* Dataset excerpts
※ ※ ※
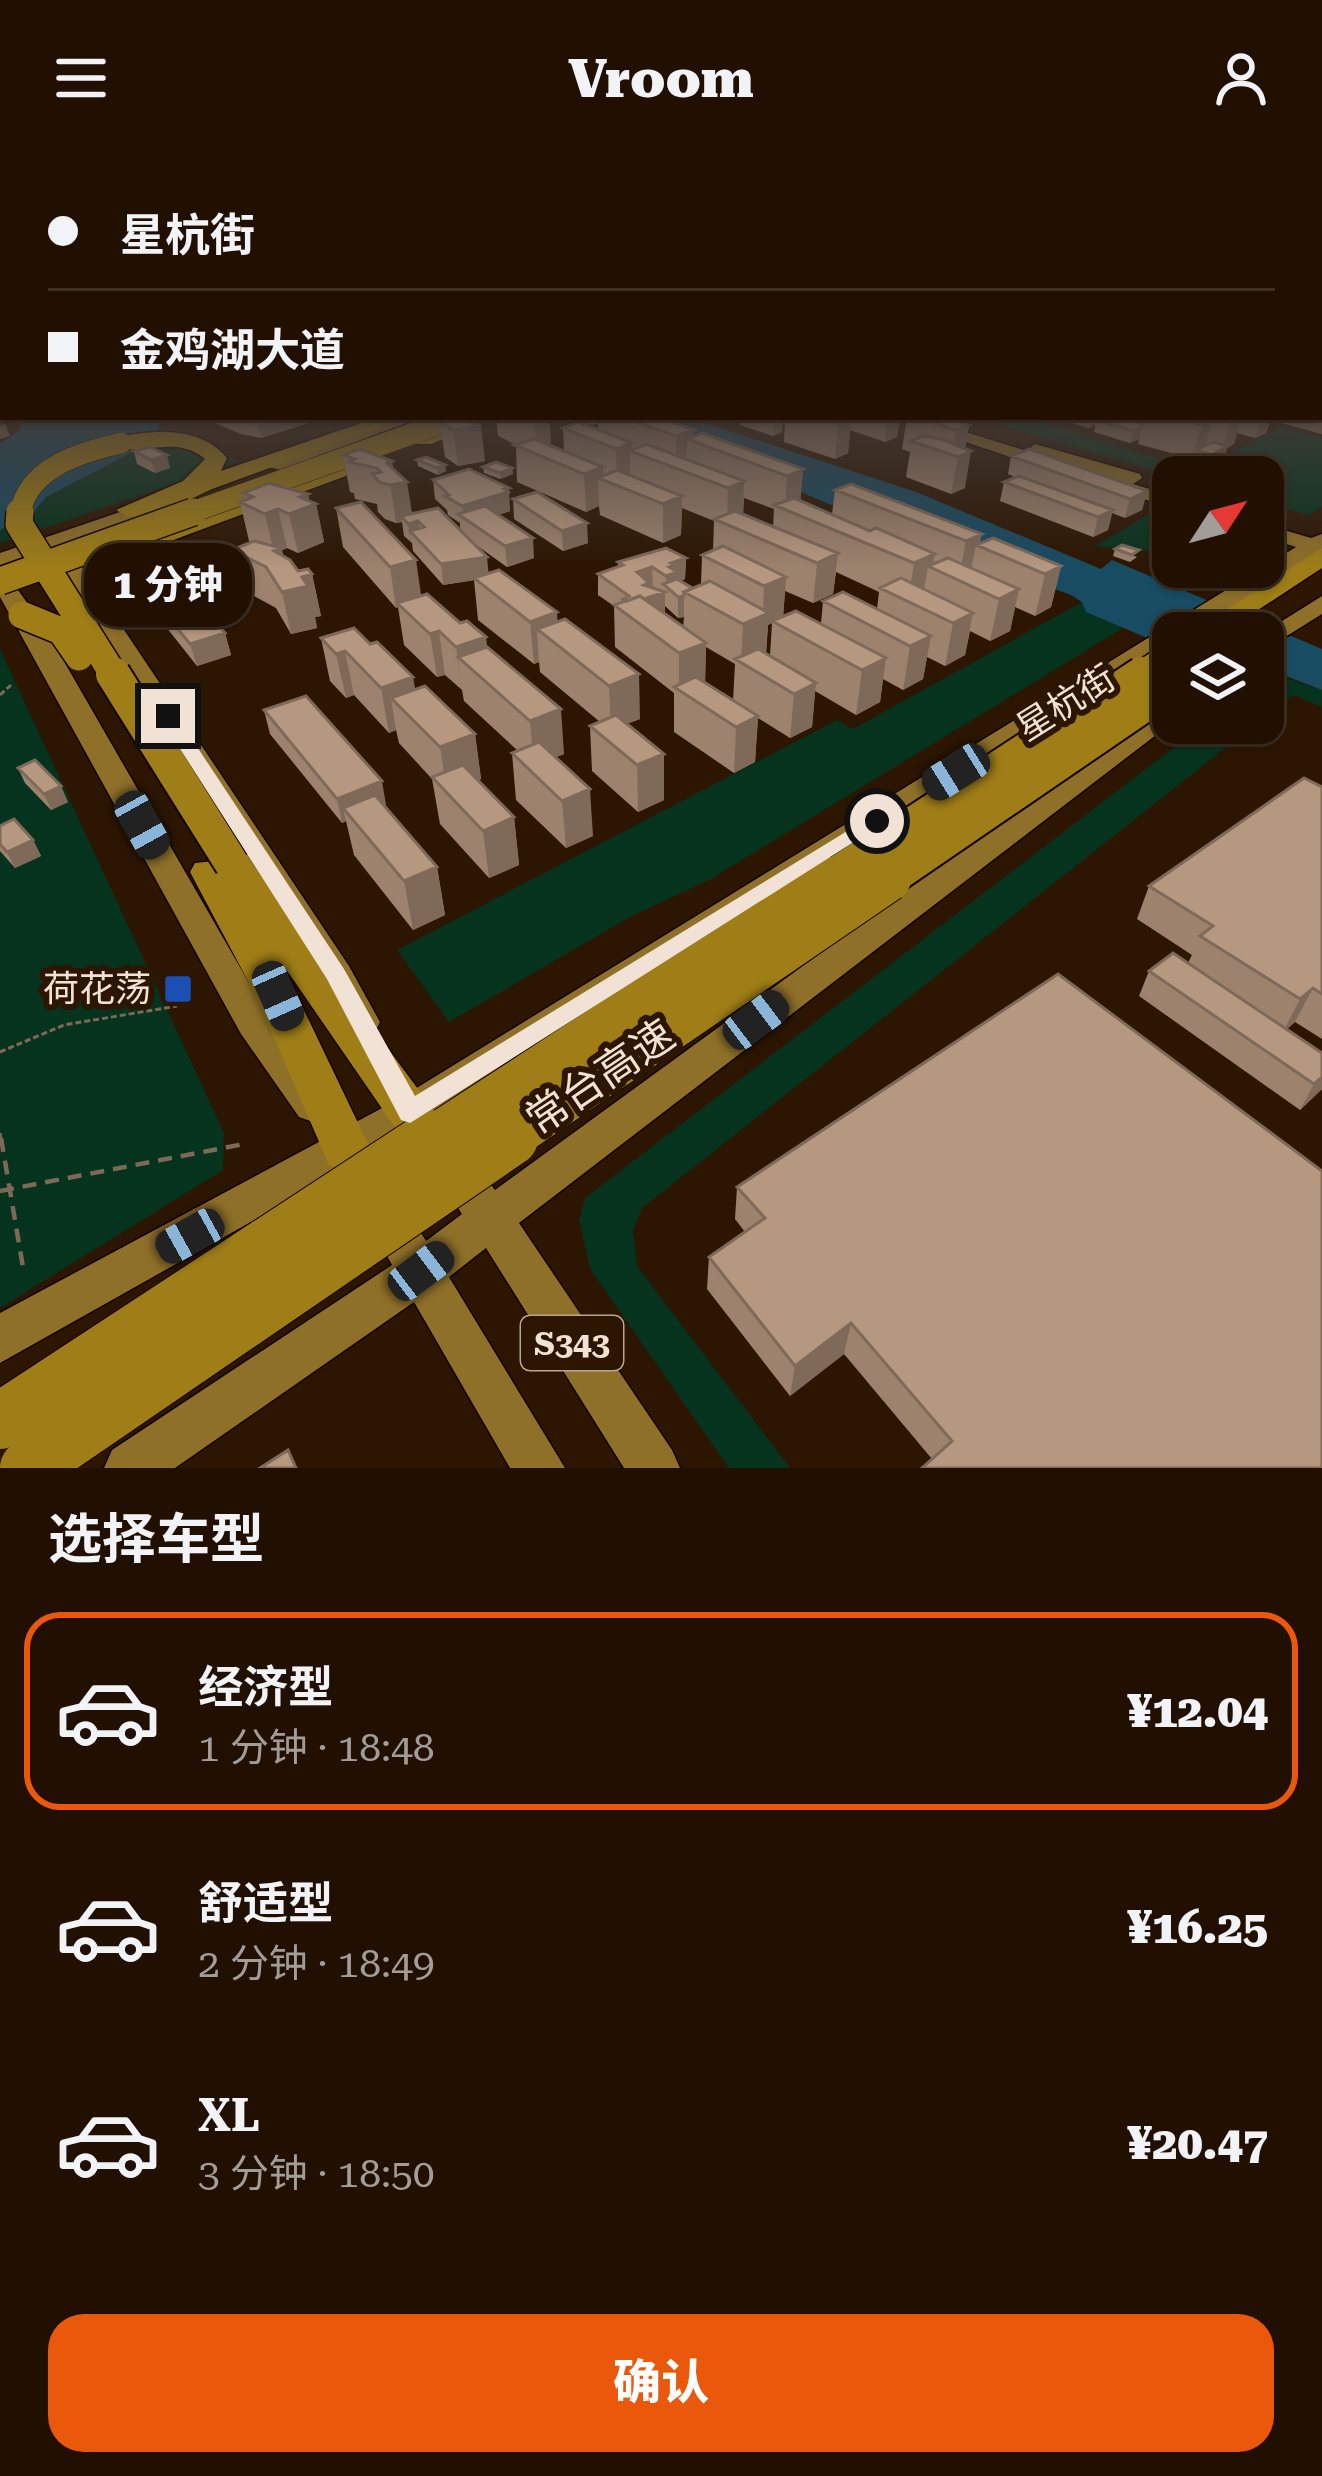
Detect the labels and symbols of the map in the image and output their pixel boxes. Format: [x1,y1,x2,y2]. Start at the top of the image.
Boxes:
north arrow [1152,456,1284,588]
callout: 1 分钟 [84,542,252,626]
street label: 星杭街 [1009,657,1123,749]
route end [141,689,195,743]
car [916,738,996,806]
car [109,785,175,865]
route start [850,794,904,848]
car [247,956,309,1036]
place label: 荷花荡 [43,968,151,1010]
marker: 荷花荡 [162,973,194,1005]
car [716,984,796,1056]
street label: 常台高速 [517,1010,683,1144]
car [150,1203,230,1269]
car [381,1235,461,1307]
road number: S343 [521,1316,623,1370]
※ ※ ※
* Task brief
Could you retype every line above exactly as it appears, skipping the pictures?

* Answer space
Detect the labels and symbols of the map in the image and output their pixel boxes. Format: [x1,y1,x2,y2]. Start at the top of the image.
Boxes:
north arrow [1152,456,1284,588]
callout: 1 分钟 [84,542,252,626]
street label: 星杭街 [1009,657,1123,749]
route end [141,689,195,743]
car [916,738,996,806]
car [109,785,175,865]
route start [850,794,904,848]
car [247,956,309,1036]
place label: 荷花荡 [43,968,151,1010]
marker: 荷花荡 [162,973,194,1005]
car [716,984,796,1056]
street label: 常台高速 [517,1010,683,1144]
car [150,1203,230,1269]
car [381,1235,461,1307]
road number: S343 [521,1316,623,1370]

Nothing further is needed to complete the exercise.